Dataset records -
○ ○ ○ ○ ○

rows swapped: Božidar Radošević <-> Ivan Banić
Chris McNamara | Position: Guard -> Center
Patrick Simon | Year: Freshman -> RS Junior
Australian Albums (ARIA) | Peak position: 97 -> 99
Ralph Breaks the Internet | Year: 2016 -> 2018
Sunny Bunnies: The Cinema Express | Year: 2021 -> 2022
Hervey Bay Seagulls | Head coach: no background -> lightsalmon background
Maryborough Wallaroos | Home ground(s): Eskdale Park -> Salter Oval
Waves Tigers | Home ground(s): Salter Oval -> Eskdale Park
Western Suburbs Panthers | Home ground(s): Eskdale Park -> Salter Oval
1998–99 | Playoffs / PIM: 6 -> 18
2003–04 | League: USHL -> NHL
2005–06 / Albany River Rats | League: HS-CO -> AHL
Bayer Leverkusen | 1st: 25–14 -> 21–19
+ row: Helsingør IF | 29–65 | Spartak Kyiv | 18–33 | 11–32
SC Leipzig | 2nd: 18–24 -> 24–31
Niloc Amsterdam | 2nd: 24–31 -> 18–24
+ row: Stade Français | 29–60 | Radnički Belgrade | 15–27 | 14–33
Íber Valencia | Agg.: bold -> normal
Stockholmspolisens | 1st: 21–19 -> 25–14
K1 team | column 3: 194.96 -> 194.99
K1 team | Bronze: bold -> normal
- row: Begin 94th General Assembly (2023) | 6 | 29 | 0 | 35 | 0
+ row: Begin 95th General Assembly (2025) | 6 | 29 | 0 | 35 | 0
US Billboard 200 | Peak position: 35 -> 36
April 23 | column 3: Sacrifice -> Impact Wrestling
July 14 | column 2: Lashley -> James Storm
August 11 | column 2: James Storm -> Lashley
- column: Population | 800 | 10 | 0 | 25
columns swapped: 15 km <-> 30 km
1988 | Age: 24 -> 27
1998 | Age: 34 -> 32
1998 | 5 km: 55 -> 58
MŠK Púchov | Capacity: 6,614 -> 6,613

○ ○ ○ ○ ○

DIRECTIONS - Rewrite the change lists above with "Salter Oval" renamed to "Salter Park" wherever it occurs, keeping every other line and character unchanged.

ANSWER TO THE TASK -
rows swapped: Božidar Radošević <-> Ivan Banić
Chris McNamara | Position: Guard -> Center
Patrick Simon | Year: Freshman -> RS Junior
Australian Albums (ARIA) | Peak position: 97 -> 99
Ralph Breaks the Internet | Year: 2016 -> 2018
Sunny Bunnies: The Cinema Express | Year: 2021 -> 2022
Hervey Bay Seagulls | Head coach: no background -> lightsalmon background
Maryborough Wallaroos | Home ground(s): Eskdale Park -> Salter Park
Waves Tigers | Home ground(s): Salter Park -> Eskdale Park
Western Suburbs Panthers | Home ground(s): Eskdale Park -> Salter Park
1998–99 | Playoffs / PIM: 6 -> 18
2003–04 | League: USHL -> NHL
2005–06 / Albany River Rats | League: HS-CO -> AHL
Bayer Leverkusen | 1st: 25–14 -> 21–19
+ row: Helsingør IF | 29–65 | Spartak Kyiv | 18–33 | 11–32
SC Leipzig | 2nd: 18–24 -> 24–31
Niloc Amsterdam | 2nd: 24–31 -> 18–24
+ row: Stade Français | 29–60 | Radnički Belgrade | 15–27 | 14–33
Íber Valencia | Agg.: bold -> normal
Stockholmspolisens | 1st: 21–19 -> 25–14
K1 team | column 3: 194.96 -> 194.99
K1 team | Bronze: bold -> normal
- row: Begin 94th General Assembly (2023) | 6 | 29 | 0 | 35 | 0
+ row: Begin 95th General Assembly (2025) | 6 | 29 | 0 | 35 | 0
US Billboard 200 | Peak position: 35 -> 36
April 23 | column 3: Sacrifice -> Impact Wrestling
July 14 | column 2: Lashley -> James Storm
August 11 | column 2: James Storm -> Lashley
- column: Population | 800 | 10 | 0 | 25
columns swapped: 15 km <-> 30 km
1988 | Age: 24 -> 27
1998 | Age: 34 -> 32
1998 | 5 km: 55 -> 58
MŠK Púchov | Capacity: 6,614 -> 6,613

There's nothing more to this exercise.